The five largest global oil companies – ExxonMobil, Shell, Chevron, BP, and Total – have spent a combined $US1 billion ($1.44 billion) on “misleading climate-related branding and lobbying” in the three years since the Paris Agreement was signed, according to research from InfluenceMap.

It’s money well spent for the companies too, according to Melbourne University politics lecturer George Rennie, whose research into the effectiveness of lobby groups suggests that in Australia, oil and gas companies “get their way a lot of the time”, as a direct result of their lobbying efforts.

“Taxes have been dropping, and at the same time subsidies [to these companies] have been going up and up,” he told The New Daily.

“Who’s paying for it?
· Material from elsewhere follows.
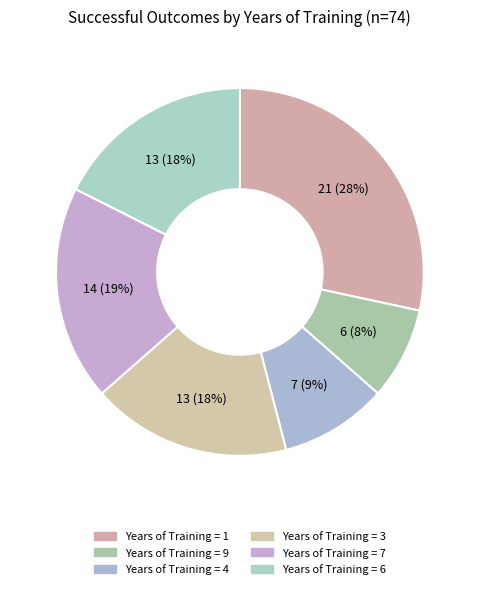

How many segments does this pie chart have?

6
The answer to that is, that citizens are – that’s great for big corporations, but it’s a terrible deal for the average citizen.”
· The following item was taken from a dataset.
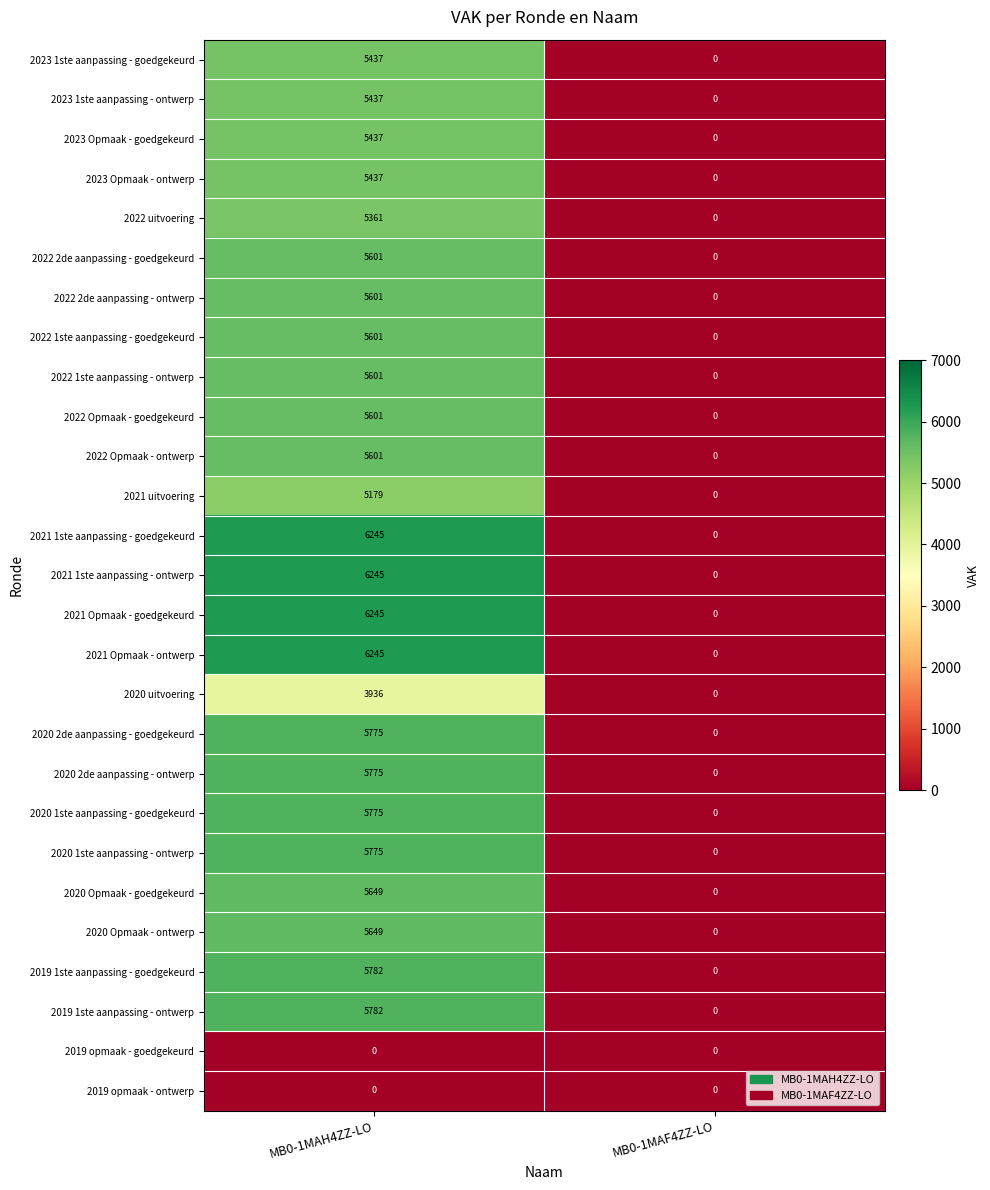

At which category does the chart reach its peak across all series?

MB0-1MAH4ZZ-LO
Millions put into direct lobbying

InfluenceMap found the five major oil companies spend $US200 million ($288.6 million) annually on direct lobbying activities, with a similar volume of capital being put towards branding initiatives.

A graph showing how much each of the five major oil companies spend on lobbying.
The five largest oil companies spend $US200 million annually on lobbying.

“The research reveals a trend of carefully devised campaigns of positive messaging combined with negative policy lobbying on climate change,” the report said.

“The aim is to maintain public support on the issue while holding back binding policy.”

In Australia, the beneficiary of this money is the Australian Petroleum Production and Exploration Association (APPEA), which InfluenceMap said is “opposed” to numerous “achievable” climate policy initiatives.

A graph showing how much each of the five major oil companies spend on branding.
Branding exercises receive a similar, albeit smaller, level of funding.

InfluenceMap estimates that APPEA spends $US3 million ($4.34 million) annually on these lobbying efforts, but the return on investment (ROI) is likely much higher – a study in the US that found companies can receive a return as high as $US220 ($317.7) per $US1 ($1.44) spent on lobbying.

ROI for Australian lobbying dollars is likely to be similar to the US experience, Mr Rennie said.

Dr Adam Lucas, a senior lecturer in science and technology studies with the University of Wollongong, said oil lobbying has been “clearly very effective” in Australia.

“This [research]  just confirms what a lot of us already knew and have already been saying.”

Australian lobby hits back

Responding to questions from The New Daily, APPEA spokesperson Matthew Doman said the lobby group was in favour of climate action including a carbon price, and rejected InfluenceMap’s report.

“To portray APPEA’s advocacy for the role natural gas can play in an effective climate change policy as somehow being ‘obstructionist’ reveals an ideological bias in InfluenceMap’s ‘methodology’ that invalidates all of the report’s findings.”

A previous InfluenceMap report from 2016 drew similar criticisms from the lobby group, with then-CEO Dr Malcolm Roberts (not the former federal senator) even writing to the group requesting the report be removed.

According to Mr Doman, APPEA is yet to receive a response.

But University of Wollongong’s Dr Lucas disagreed that APPEA genuinely supports climate change policy development, saying the claim “doesn’t stack up at all”.

They say one thing publicly and then do another thing behind closed doors.”

Lobby groups a worry for super

Australian Council of Superannuation Investors chief executive Louise Davidson said industry associations (such as APPEA) need to lobby in a manner that’s consistent with its constituents’ public stance on climate change.

“When a company takes a stance on climate policy that is undermined by the industry associations to which it belongs, this is a significant concern for investors – it indicates that they are unwilling to commit to managing the risks of climate change on their business,” she said.

Ms Davidson said companies must be more transparent with their industry association memberships.

“Companies whose position on climate issues contradicts those held by associations to which they belong, can expect to attract greater levels of investor scrutiny,” she said.